If you’re intrigued, Auroville, the utopian, self-contained township founded by the Mother to promote ‘human unity,’ and now home to an international community of followers, is a short drive away. In sharp contrast to the pristine order of Aurobindo Ashram, the Manakula Vinagayar Temple across the road is full of colour and chaos. The only temple in the French Quarter, it is dedicated to Ganesha, and built in the typical Dravidian style of architecture with a towering gopuram (gateway) embellished with colourful carvings.
From here, you can walk down to the Tamil Quarter, originally built around a nucleus of shrines. This part of the city has a contrasting architectural style, demonstrated in restored Tamil mansions like Hotel La Maison Tamoule and the house of Anand Rangapillai, a prosperous 18th-century merchant. These have unique elements like semi-public street verandahs for visitors outside the house, and inside, a central courtyard with grand columns. Not too far away, the Jawaharlal Nehru Street— the city’s main shopping avenue—is firmly rooted in the present.
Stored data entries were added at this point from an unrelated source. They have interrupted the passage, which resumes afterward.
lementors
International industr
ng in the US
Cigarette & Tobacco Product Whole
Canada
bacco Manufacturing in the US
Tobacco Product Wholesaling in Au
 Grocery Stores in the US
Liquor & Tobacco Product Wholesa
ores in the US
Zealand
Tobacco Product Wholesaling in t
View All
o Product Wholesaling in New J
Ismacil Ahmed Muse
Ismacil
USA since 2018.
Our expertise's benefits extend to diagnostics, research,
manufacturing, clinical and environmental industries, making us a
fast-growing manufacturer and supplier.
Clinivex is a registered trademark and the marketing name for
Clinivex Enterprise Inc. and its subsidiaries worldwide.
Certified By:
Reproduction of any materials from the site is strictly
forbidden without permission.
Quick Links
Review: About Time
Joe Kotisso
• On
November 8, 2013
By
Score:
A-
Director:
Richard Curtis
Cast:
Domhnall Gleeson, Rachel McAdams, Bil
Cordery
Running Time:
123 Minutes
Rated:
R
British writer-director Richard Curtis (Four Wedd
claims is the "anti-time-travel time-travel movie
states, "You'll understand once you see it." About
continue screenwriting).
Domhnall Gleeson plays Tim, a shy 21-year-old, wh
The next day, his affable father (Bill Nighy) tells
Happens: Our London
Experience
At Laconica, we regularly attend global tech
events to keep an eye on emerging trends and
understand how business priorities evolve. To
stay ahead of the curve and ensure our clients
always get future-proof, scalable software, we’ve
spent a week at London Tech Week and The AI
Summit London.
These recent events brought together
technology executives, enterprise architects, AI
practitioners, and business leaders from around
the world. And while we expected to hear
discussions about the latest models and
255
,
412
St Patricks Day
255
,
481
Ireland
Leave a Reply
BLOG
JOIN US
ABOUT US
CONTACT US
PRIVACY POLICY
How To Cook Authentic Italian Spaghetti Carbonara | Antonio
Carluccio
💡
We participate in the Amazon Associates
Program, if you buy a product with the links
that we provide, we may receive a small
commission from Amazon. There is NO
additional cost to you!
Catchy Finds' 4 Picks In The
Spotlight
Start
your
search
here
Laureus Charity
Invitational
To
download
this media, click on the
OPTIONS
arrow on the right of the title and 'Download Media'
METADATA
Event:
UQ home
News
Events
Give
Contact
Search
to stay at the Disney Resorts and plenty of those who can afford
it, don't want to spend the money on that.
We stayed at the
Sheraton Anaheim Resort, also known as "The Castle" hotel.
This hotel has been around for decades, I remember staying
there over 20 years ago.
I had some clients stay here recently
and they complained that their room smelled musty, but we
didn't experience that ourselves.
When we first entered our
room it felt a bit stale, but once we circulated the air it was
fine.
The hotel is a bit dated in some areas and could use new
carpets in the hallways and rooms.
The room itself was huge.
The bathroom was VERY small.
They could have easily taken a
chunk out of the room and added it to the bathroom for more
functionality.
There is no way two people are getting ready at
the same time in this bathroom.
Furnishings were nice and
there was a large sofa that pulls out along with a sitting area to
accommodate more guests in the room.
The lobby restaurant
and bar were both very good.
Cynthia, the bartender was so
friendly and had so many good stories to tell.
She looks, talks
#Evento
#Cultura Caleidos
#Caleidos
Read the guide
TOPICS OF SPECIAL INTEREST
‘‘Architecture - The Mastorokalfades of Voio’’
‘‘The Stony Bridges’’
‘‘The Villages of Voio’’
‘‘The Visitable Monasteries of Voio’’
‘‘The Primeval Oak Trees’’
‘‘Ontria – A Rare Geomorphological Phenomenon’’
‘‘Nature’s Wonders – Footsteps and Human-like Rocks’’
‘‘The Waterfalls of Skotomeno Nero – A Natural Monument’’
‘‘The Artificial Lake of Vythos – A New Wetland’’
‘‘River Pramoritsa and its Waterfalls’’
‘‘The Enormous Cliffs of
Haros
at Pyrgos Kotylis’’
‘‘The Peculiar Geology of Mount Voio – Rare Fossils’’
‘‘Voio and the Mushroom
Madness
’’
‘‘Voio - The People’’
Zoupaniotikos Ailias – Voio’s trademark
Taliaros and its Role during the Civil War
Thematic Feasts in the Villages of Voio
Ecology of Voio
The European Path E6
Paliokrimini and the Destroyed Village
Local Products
This is where you’ll find heavy traffic, numerous boutiques and the Hidesign flagship store that stocks the latest range of leather handbags sourced from the company’s main factory nearby. Pondicherry is still, thankfully, not as crowded as other tourist destinations in India, partly because the nearest airport in Chennai is a three-hour drive away. For now, through careful conservation of its heritage and multicultural ethos, it has found a delicate balance between its past and the present, and is a great example of an old city reinventing itself as a modernday travel destination.